### What you should do
Copy the lines starting at "Follow each photo" and ending at "-0.107952, 0.906289, 0.024134]]", swapping "distortion coefficients" for "distortion parameters" and leaving everything else unchanged.

### Information

-.-.-

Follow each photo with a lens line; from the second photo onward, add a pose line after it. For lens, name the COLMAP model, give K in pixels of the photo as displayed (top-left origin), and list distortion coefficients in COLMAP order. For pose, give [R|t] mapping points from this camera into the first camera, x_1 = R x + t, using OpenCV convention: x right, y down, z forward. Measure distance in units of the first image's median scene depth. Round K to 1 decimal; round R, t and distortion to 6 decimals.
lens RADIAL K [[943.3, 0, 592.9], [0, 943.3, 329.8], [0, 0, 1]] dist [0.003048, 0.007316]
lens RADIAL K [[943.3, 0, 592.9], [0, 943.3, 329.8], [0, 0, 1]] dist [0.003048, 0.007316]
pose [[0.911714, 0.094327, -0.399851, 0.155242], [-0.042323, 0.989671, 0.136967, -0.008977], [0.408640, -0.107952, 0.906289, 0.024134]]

-.-.-

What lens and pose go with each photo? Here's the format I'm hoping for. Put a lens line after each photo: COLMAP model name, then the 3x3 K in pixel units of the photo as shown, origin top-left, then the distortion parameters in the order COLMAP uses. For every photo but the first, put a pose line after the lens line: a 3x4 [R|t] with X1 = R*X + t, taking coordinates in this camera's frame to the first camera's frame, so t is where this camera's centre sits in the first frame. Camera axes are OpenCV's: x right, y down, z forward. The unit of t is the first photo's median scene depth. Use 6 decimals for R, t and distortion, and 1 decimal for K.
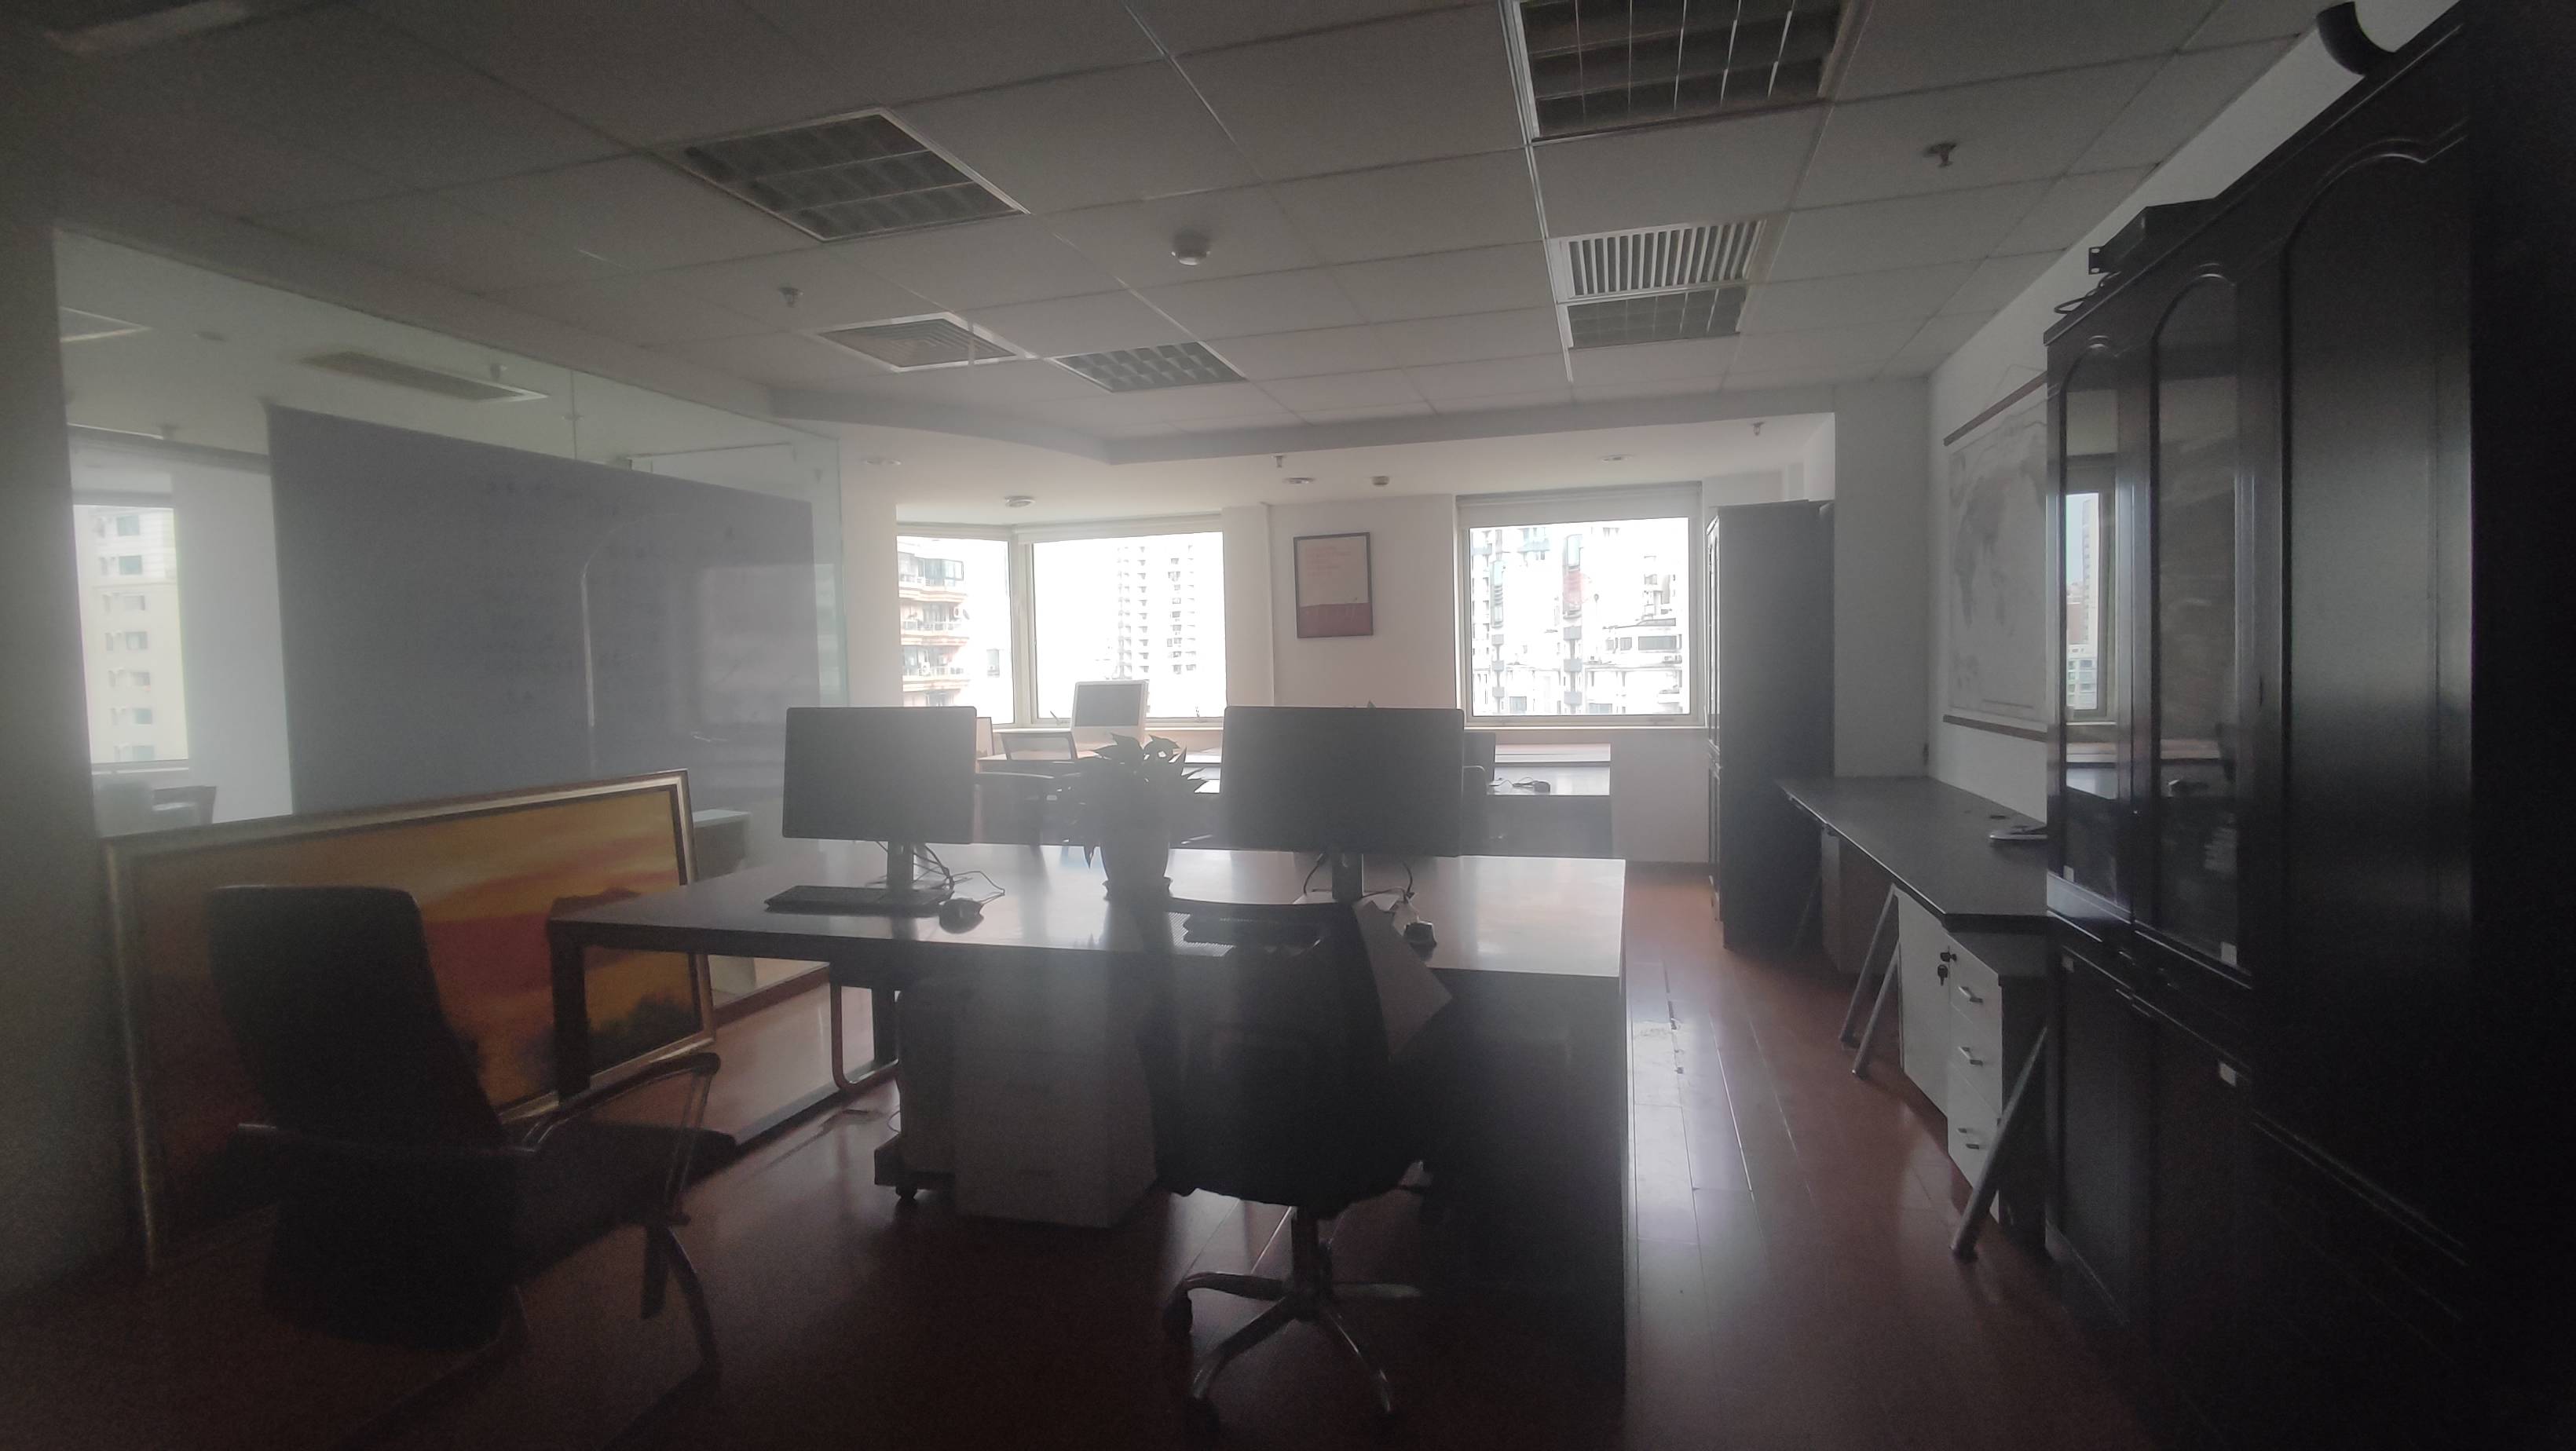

-.-.-

### Answer for this exercise
Follow each photo with a lens line; from the second photo onward, add a pose line after it. For lens, name the COLMAP model, give K in pixels of the photo as displayed (top-left origin), and list distortion parameters in COLMAP order. For pose, give [R|t] mapping points from this camera into the first camera, x_1 = R x + t, using OpenCV convention: x right, y down, z forward. Measure distance in units of the first image's median scene depth. Round K to 1 decimal; round R, t and distortion to 6 decimals.
lens RADIAL K [[943.3, 0, 592.9], [0, 943.3, 329.8], [0, 0, 1]] dist [0.003048, 0.007316]
lens RADIAL K [[943.3, 0, 592.9], [0, 943.3, 329.8], [0, 0, 1]] dist [0.003048, 0.007316]
pose [[0.911714, 0.094327, -0.399851, 0.155242], [-0.042323, 0.989671, 0.136967, -0.008977], [0.408640, -0.107952, 0.906289, 0.024134]]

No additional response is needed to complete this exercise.